== Segment start ==

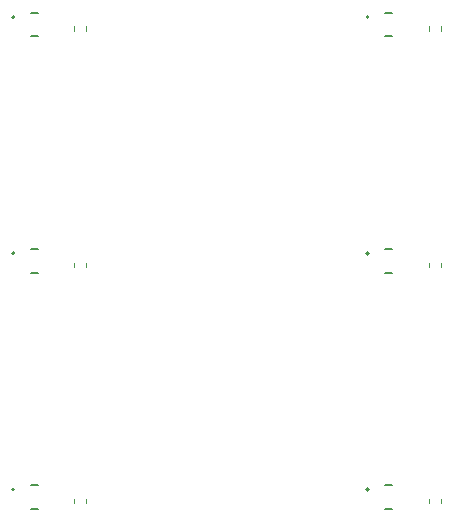
<source format=gto>
%MOIN*%
%OFA0B0*%
%FSLAX46Y46*%
%IPPOS*%
%LPD*%
%ADD10C,0.0078740157480314977*%
%ADD11C,0.005*%
%ADD12C,0.0047244094488188976*%
%ADD23C,0.0078740157480314977*%
%ADD24C,0.005*%
%ADD25C,0.0047244094488188976*%
%ADD26C,0.0078740157480314977*%
%ADD27C,0.005*%
%ADD28C,0.0047244094488188976*%
%ADD29C,0.0078740157480314977*%
%ADD30C,0.005*%
%ADD31C,0.0047244094488188976*%
%ADD32C,0.0078740157480314977*%
%ADD33C,0.005*%
%ADD34C,0.0047244094488188976*%
%ADD35C,0.0078740157480314977*%
%ADD36C,0.005*%
%ADD37C,0.0047244094488188976*%
G01*
D10*
X0000465864Y0000359448D02*
G75*
G03*
X0000465864Y0000359448I-0000004053D01*
G01*
D11*
X0000519685Y0000295275D02*
X0000543307Y0000295275D01*
X0000519685Y0000374015D02*
X0000543307Y0000374015D01*
D12*
X0000665531Y0000328293D02*
X0000665531Y0000314808D01*
X0000705688Y0000328293D02*
X0000705688Y0000314808D01*
G04 next file*
G04 Gerber Fmt 4.6, Leading zero omitted, Abs format (unit mm)*
G04 Created by KiCad (PCBNEW (5.1.10)-1) date 2021-09-16 22:13:13*
G01*
G04 APERTURE LIST*
G04 APERTURE END LIST*
D23*
X0001646966Y0000359448D02*
G75*
G03*
X0001646966Y0000359448I-0000004053D01*
G01*
D24*
X0001700787Y0000295275D02*
X0001724409Y0000295275D01*
X0001700787Y0000374015D02*
X0001724409Y0000374015D01*
D25*
X0001846633Y0000328293D02*
X0001846633Y0000314808D01*
X0001886791Y0000328293D02*
X0001886791Y0000314808D01*
G04 next file*
G04 Gerber Fmt 4.6, Leading zero omitted, Abs format (unit mm)*
G04 Created by KiCad (PCBNEW (5.1.10)-1) date 2021-09-16 22:13:13*
G01*
G04 APERTURE LIST*
G04 APERTURE END LIST*
D26*
X0000465864Y0001146850D02*
G75*
G03*
X0000465864Y0001146850I-0000004053D01*
G01*
D27*
X0000519685Y0001082677D02*
X0000543307Y0001082677D01*
X0000519685Y0001161417D02*
X0000543307Y0001161417D01*
D28*
X0000665531Y0001115695D02*
X0000665531Y0001102209D01*
X0000705688Y0001115695D02*
X0000705688Y0001102209D01*
G04 next file*
G04 Gerber Fmt 4.6, Leading zero omitted, Abs format (unit mm)*
G04 Created by KiCad (PCBNEW (5.1.10)-1) date 2021-09-16 22:13:13*
G01*
G04 APERTURE LIST*
G04 APERTURE END LIST*
D29*
X0000465864Y0001934251D02*
G75*
G03*
X0000465864Y0001934251I-0000004053D01*
G01*
D30*
X0000519685Y0001870078D02*
X0000543307Y0001870078D01*
X0000519685Y0001948818D02*
X0000543307Y0001948818D01*
D31*
X0000665531Y0001903097D02*
X0000665531Y0001889611D01*
X0000705688Y0001903097D02*
X0000705688Y0001889611D01*
G04 next file*
G04 Gerber Fmt 4.6, Leading zero omitted, Abs format (unit mm)*
G04 Created by KiCad (PCBNEW (5.1.10)-1) date 2021-09-16 22:13:13*
G01*
G04 APERTURE LIST*
G04 APERTURE END LIST*
D32*
X0001646966Y0001146850D02*
G75*
G03*
X0001646966Y0001146850I-0000004053D01*
G01*
D33*
X0001700787Y0001082677D02*
X0001724409Y0001082677D01*
X0001700787Y0001161417D02*
X0001724409Y0001161417D01*
D34*
X0001846633Y0001115695D02*
X0001846633Y0001102209D01*
X0001886791Y0001115695D02*
X0001886791Y0001102209D01*
G04 next file*
G04 Gerber Fmt 4.6, Leading zero omitted, Abs format (unit mm)*
G04 Created by KiCad (PCBNEW (5.1.10)-1) date 2021-09-16 22:13:13*
G01*
G04 APERTURE LIST*
G04 APERTURE END LIST*
D35*
X0001646966Y0001934251D02*
G75*
G03*
X0001646966Y0001934251I-0000004053D01*
G01*
D36*
X0001700787Y0001870078D02*
X0001724409Y0001870078D01*
X0001700787Y0001948818D02*
X0001724409Y0001948818D01*
D37*
X0001846633Y0001903097D02*
X0001846633Y0001889611D01*
X0001886791Y0001903097D02*
X0001886791Y0001889611D01*
M02*
</source>
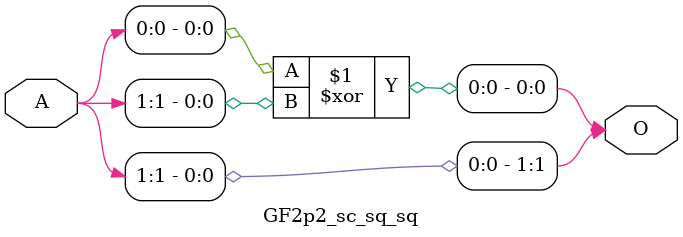
<source format=v>
`timescale 1ns / 1ps

//checked 1
module GF2p2_sc_sq_sq(O,A);
input [1:0]A;  //input 2 bits
output [1:0]O; //op 2 bits
//old code starts here
//assign O[0]=A[0];
//assign O[1]=A[1] ^ A[0];
//new code begins here
assign O[1]=A[1];
assign O[0]=A[0]^A[1];
//new code ends here
endmodule

</source>
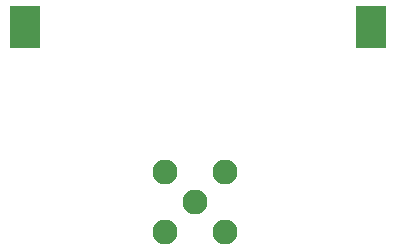
<source format=gbs>
G04 #@! TF.GenerationSoftware,KiCad,Pcbnew,8.0.7-8.0.7-0~ubuntu22.04.1*
G04 #@! TF.CreationDate,2025-02-07T12:30:43-08:00*
G04 #@! TF.ProjectId,WaDAR_Tag_V1_2,57614441-525f-4546-9167-5f56315f322e,rev?*
G04 #@! TF.SameCoordinates,Original*
G04 #@! TF.FileFunction,Soldermask,Bot*
G04 #@! TF.FilePolarity,Negative*
%FSLAX46Y46*%
G04 Gerber Fmt 4.6, Leading zero omitted, Abs format (unit mm)*
G04 Created by KiCad (PCBNEW 8.0.7-8.0.7-0~ubuntu22.04.1) date 2025-02-07 12:30:43*
%MOMM*%
%LPD*%
G01*
G04 APERTURE LIST*
%ADD10C,2.108200*%
%ADD11R,2.600000X3.600000*%
G04 APERTURE END LIST*
D10*
X160860000Y-73740000D03*
X160860000Y-68660000D03*
X165940000Y-68660000D03*
X165940000Y-73740000D03*
X163400000Y-71200000D03*
D11*
X178300000Y-56425000D03*
X149000000Y-56425000D03*
M02*

</source>
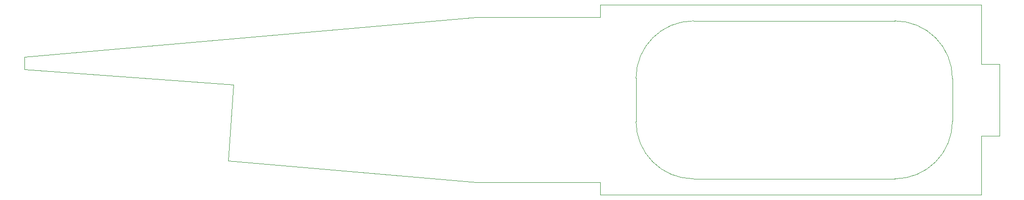
<source format=gbr>
%TF.GenerationSoftware,KiCad,Pcbnew,8.0.0*%
%TF.CreationDate,2024-08-29T00:31:50-07:00*%
%TF.ProjectId,sled,736c6564-2e6b-4696-9361-645f70636258,rev?*%
%TF.SameCoordinates,Original*%
%TF.FileFunction,Profile,NP*%
%FSLAX46Y46*%
G04 Gerber Fmt 4.6, Leading zero omitted, Abs format (unit mm)*
G04 Created by KiCad (PCBNEW 8.0.0) date 2024-08-29 00:31:50*
%MOMM*%
%LPD*%
G01*
G04 APERTURE LIST*
%TA.AperFunction,Profile*%
%ADD10C,0.100000*%
%TD*%
G04 APERTURE END LIST*
D10*
X193767279Y-45951498D02*
X229327271Y-45951498D01*
X112533202Y-57252212D02*
X75644122Y-54527910D01*
X111546031Y-70682513D02*
X112533202Y-57252212D01*
X75644122Y-52301498D02*
X75644122Y-54527910D01*
X155483053Y-74526498D02*
X111546031Y-70682513D01*
X183607304Y-59921498D02*
X183607304Y-63757393D01*
X193767271Y-73891498D02*
G75*
G02*
X183607304Y-63757393I0J10160000D01*
G01*
X193767271Y-73891498D02*
X229327304Y-73891498D01*
X239487278Y-63709415D02*
G75*
G02*
X229327304Y-73891429I-10159907J-22083D01*
G01*
X239487279Y-63709415D02*
X239487279Y-59921498D01*
X239487279Y-56154599D02*
X239487279Y-59921498D01*
X229327271Y-45951498D02*
G75*
G02*
X239487280Y-56154599I-100J-10160200D01*
G01*
X183607305Y-56088960D02*
G75*
G02*
X193767278Y-45951507I10159966J-22538D01*
G01*
X183607304Y-59921498D02*
X183607304Y-56088960D01*
X155483053Y-45316498D02*
X75644122Y-52301498D01*
X155483053Y-45316498D02*
X177257279Y-45316498D01*
X177257279Y-45316498D02*
X177257279Y-43093998D01*
X177257279Y-43093998D02*
X244567279Y-43093998D01*
X244567279Y-43093998D02*
X244567279Y-53571498D01*
X244567279Y-53571498D02*
X247818301Y-53571498D01*
X247818301Y-53571498D02*
X247818301Y-59921498D01*
X247818301Y-66271498D02*
X247818301Y-59921498D01*
X244567279Y-66271498D02*
X247818301Y-66271498D01*
X244567279Y-76748998D02*
X244567279Y-66271498D01*
X177257279Y-76748998D02*
X244567279Y-76748998D01*
X177257279Y-74526498D02*
X177257279Y-76748998D01*
X155483053Y-74526498D02*
X177257279Y-74526498D01*
M02*

</source>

== Segment end ==

▶ [Work request]: Reproduce every line of the material above that has the string "assign".

▶ [Task response]:
//assign O[0]=A[0];
//assign O[1]=A[1] ^ A[0];
assign O[1]=A[1];
assign O[0]=A[0]^A[1];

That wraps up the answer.